The study uses a state-of-the-art, lifecycle computer model to track capital flow simulated by tax reform in the United States while assuming no changes in tax rates in Europe, Japan, China and India. It found that eliminating the corporate income tax would return a large amount of capital to the United States, where it would be put to use creating jobs and expanding productivity.

• Kotlikoff acknowledges that many people may view the study’s recommendations as letting big corporations off the hook by not making them pay their “fair share,” so he prefers to think of it as “repositioning” the corporate income tax instead of eliminating it.
• “There’s a big problem with the public’s understanding of who actually pays and doesn’t pay” the corporate income tax, says Kotlikoff. “Corporations are not people. Their owners are people, and the tax breaks are going to them.”
• The study assumes that most tax breaks and loopholes would also be eliminated, except for certain progressive features such as the earned income and child tax credits.

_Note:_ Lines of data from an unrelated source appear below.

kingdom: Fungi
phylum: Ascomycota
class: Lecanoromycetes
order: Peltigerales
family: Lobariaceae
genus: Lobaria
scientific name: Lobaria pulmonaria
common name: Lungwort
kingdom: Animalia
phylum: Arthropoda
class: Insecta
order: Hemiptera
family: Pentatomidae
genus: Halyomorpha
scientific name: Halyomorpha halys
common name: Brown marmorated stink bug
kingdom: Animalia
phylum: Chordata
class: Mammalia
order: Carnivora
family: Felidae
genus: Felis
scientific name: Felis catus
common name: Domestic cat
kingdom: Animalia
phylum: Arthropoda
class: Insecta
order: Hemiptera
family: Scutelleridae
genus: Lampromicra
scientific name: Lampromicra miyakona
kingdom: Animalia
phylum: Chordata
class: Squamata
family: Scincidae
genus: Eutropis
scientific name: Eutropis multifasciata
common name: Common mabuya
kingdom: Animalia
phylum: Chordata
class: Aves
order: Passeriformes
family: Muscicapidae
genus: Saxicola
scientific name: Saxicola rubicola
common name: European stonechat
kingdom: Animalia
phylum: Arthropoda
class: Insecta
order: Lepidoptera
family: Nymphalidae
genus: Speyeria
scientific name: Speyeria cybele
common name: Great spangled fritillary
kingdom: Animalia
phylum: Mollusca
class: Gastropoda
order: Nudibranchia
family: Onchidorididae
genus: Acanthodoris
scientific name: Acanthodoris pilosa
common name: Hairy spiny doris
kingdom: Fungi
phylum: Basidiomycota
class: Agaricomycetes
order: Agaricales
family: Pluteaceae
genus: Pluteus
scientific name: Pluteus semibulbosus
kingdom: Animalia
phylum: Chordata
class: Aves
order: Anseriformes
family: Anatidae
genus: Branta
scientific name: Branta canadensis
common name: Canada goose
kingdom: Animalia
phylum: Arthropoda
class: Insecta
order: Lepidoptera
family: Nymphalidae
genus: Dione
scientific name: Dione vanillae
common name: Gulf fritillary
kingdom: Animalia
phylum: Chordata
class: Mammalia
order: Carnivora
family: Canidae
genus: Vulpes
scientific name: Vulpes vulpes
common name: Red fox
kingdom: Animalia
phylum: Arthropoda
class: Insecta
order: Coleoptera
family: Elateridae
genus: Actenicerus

One major reason to reform the corporate income tax, which generates just 1.8 percent of the nation’s GDP, is to attract capital back to the United States to save the country from fiscal collapse.

• Using the Congressional Budget Office’s own Alternative Fiscal Scenario figures, Kotlikoff calculates that the federal government’s true indebtedness — when all of its off-book obligations, including Social Security, Medicare and other entitlement programs are considered — is nearly 12 times larger than the $17.5 trillion total public debt outstanding cited by the U.S. Treasury Department.
• Absent major reform, “I don’t think we have a good end-game except to print more money,” he says.